Hats off to Maori TV's Anzac Day

By Nick Grant

Extensive line-up shames those provided by other broadcasters, writes Nick Grant

Maori Television's Anzac Day coverage on Thursday runs from 5.50am-11pm. Photo / NZH
Maori Television's Anzac Day coverage on Thursday runs from 5.50am-11pm. Photo / NZH

On Thursday Maori Television continues its sterling work of honouring those who have served - and shaming other broadcasters - by offering 17 hours of Anzac Day-related programming, presided over by hosts Judy Bailey, Julian Wilcox and Wena Harawira.

The North African Campaign of World War II gets the lion's share of attention in this year's schedule, a logical choice given the 70th anniversary of the Battle of El Alamein was observed last October.

That key clash and its 2012 commemoration is the subject of El Alamein: Line in the Sand, the first programme of the day after live coverage of the dawn service at the Auckland War Memorial.

Kicking off at 7am, Line in the Sand follows 22 Kiwi veterans of the North Africa Campaign as they travel to Egypt to take part in last year's ceremonies.

It's directed and presented by news and current affairs veteran journalist Cameron Bennett, who takes a meat-and-potatoes approach to the topic that should go down fine with viewers in the process of eating their breakfast.

We get an efficient summary of what the Battle (actually two battles) of El Alamein involved in general and for New Zealand troops in particular, and what its significance was in the context of the wider global conflict. According to Winston Churchill - clearly having a dollar each way at the time - it was not the end, nor the beginning of the end, but, perhaps, the end of the beginning.

Most importantly, we meet half-a-dozen of the veterans who are returning to Egypt, as well as an elderly woman who is accompanying them to visit the grave of the father she never met.

The interviews with these seven comprise the heart of the hour-long documentary. Age may have wearied them, their limbs no longer straight nor their eyes steady and aglow, but the emotional wounds they suffered seven decades ago are still fresh and deep - and deeply affecting.

Indeed, my one criticism is I would have preferred a great deal more of them and their heartfelt, matter-of-fact recollections and correspondingly less of everything else, including the presenter-director who, for my liking, spends too much time telling us how we should be feeling via voiceover and wall-to-wall music.

When a moment of silence is observed as part of the remembrance ceremony at El Alamein, for example, I would have liked to have experienced that contemplative quiet, not to listen to Cameron wittering on about how "for a moment time stands still as friends and foes from a lifetime ago remember in silence".
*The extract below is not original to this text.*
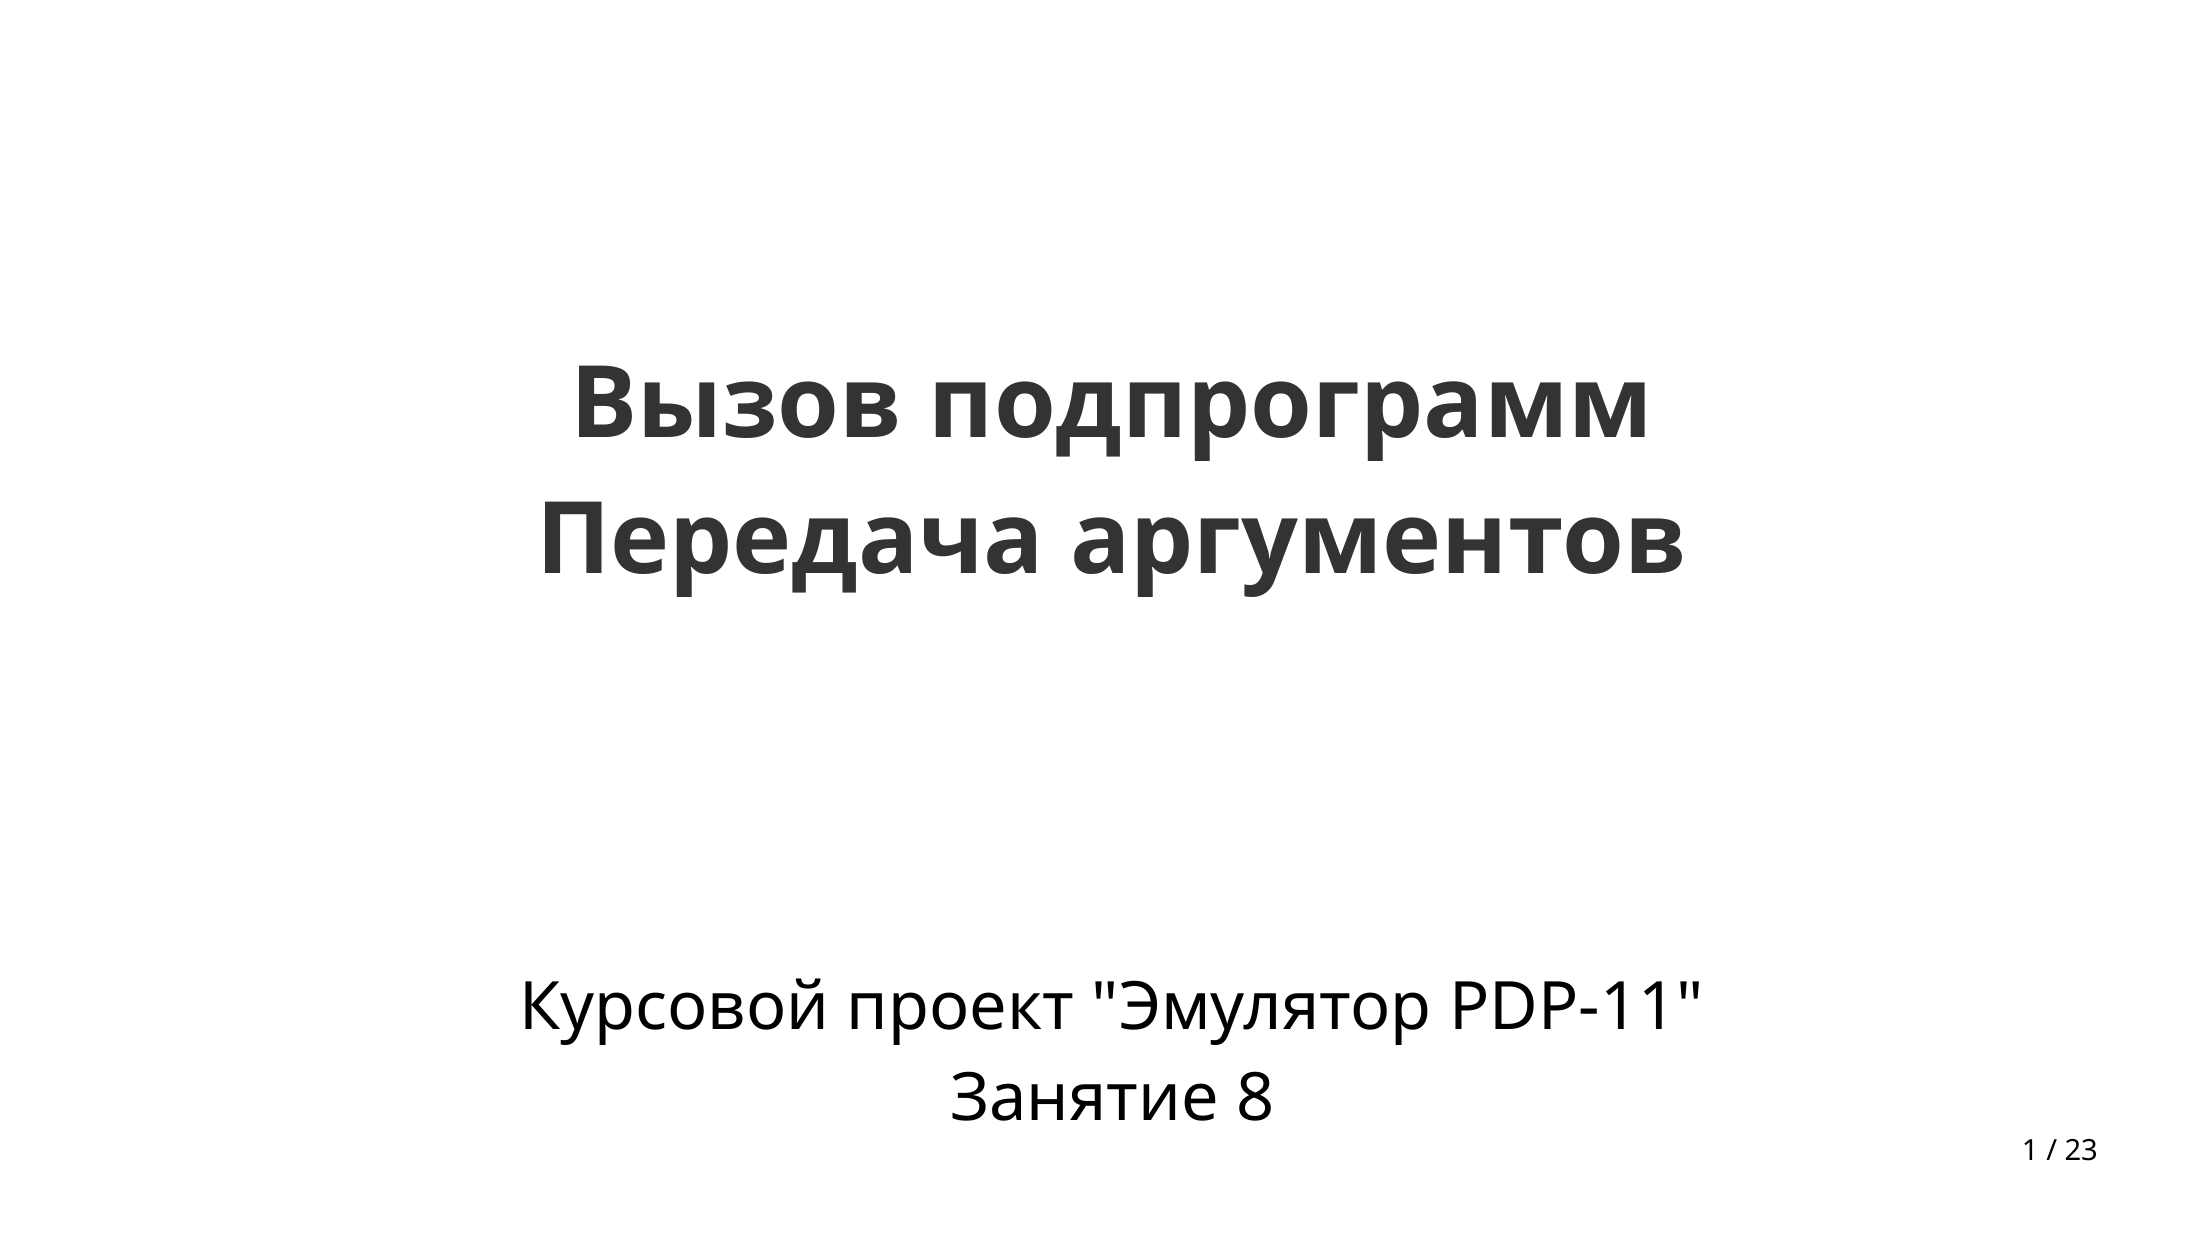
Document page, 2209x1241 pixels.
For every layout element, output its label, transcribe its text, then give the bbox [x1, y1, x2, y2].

title Вызов подпрограмм Передача аргументов [173, 262, 2051, 671]
subtitle Курсовой проект "Эмулятор PDP-11" Занятие 8 [173, 958, 2051, 1140]
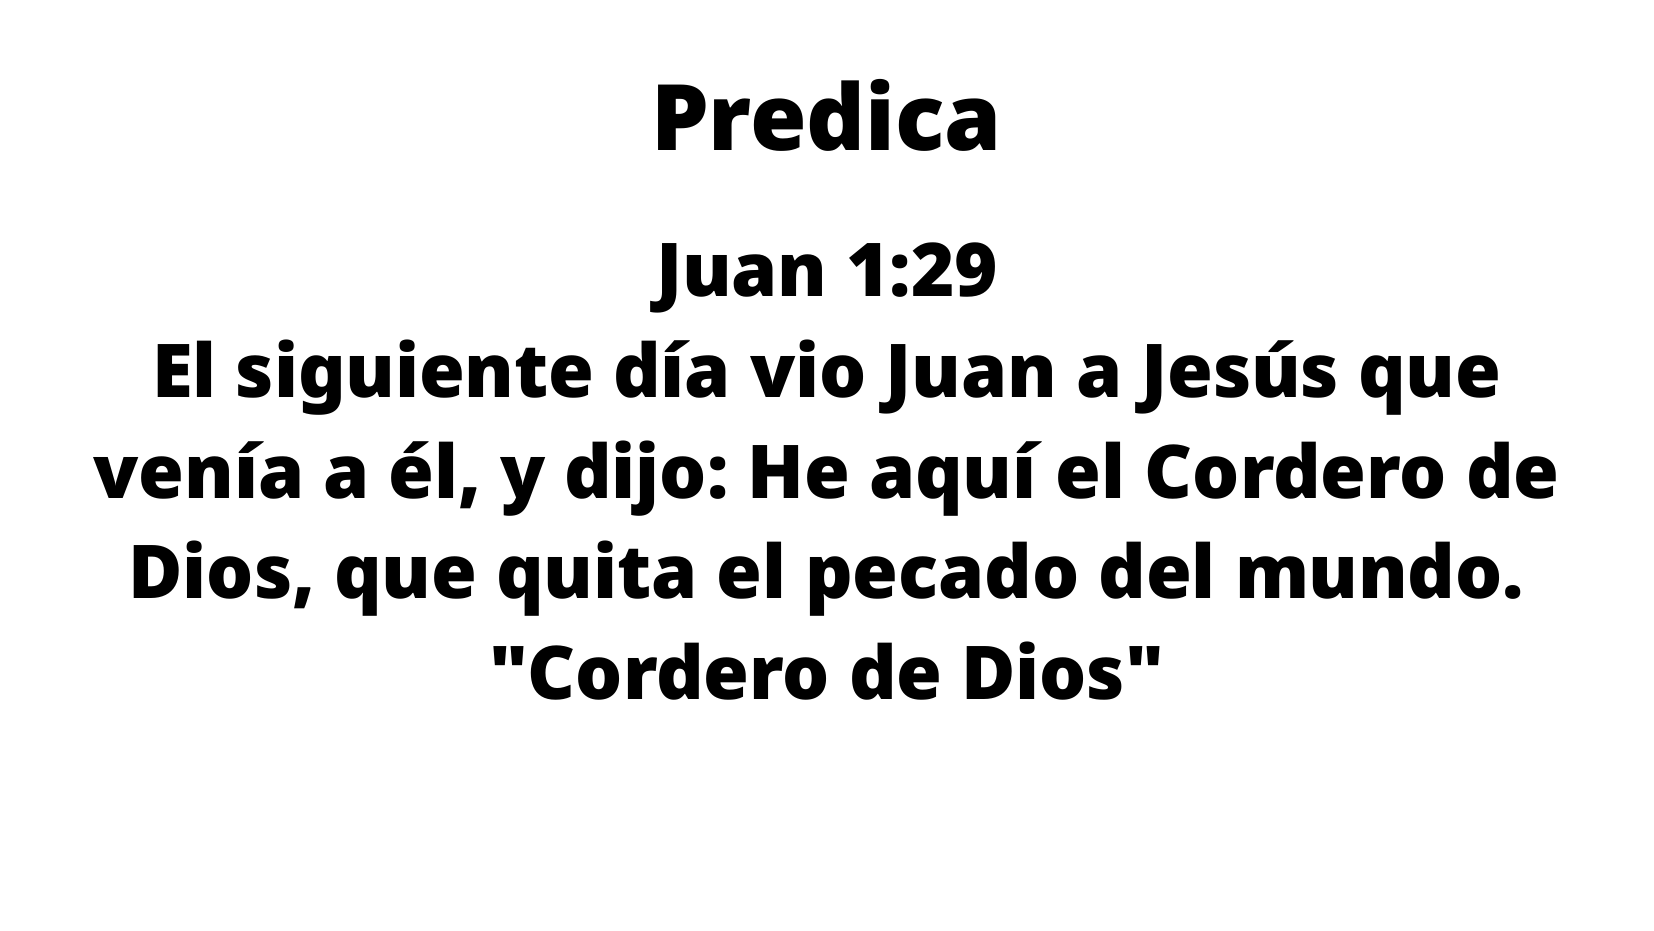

Still, given the early hour at which it screens, I suppose that straightforward-verging-on-simplistic treatment is an appropriate warm-up for the rest of the day's schedule, which includes profiles of Te Moananui-a-Kiwa Ngrimu and Charles Upham (both awarded the Victoria Cross for acts of valour in North Africa), live coverage of the Gallipoli Dawn Service, and a look at the contemporary deployment of NZ troops in East Timor and Afghanistan.

It's another Maori Television programme about NZ's involvement in Afghanistan that I'm most anticipating this week, though. Made by leading filmmakers Annie Goldson and Kay Ellmers and screening at 8.30pm on Wednesday, He Toki Huna: New Zealand in Afghanistan promises to be riveting, all-too relevant viewing.

Maori Television's Anzac Day coverage on Thursday runs from 5.50am-11pm.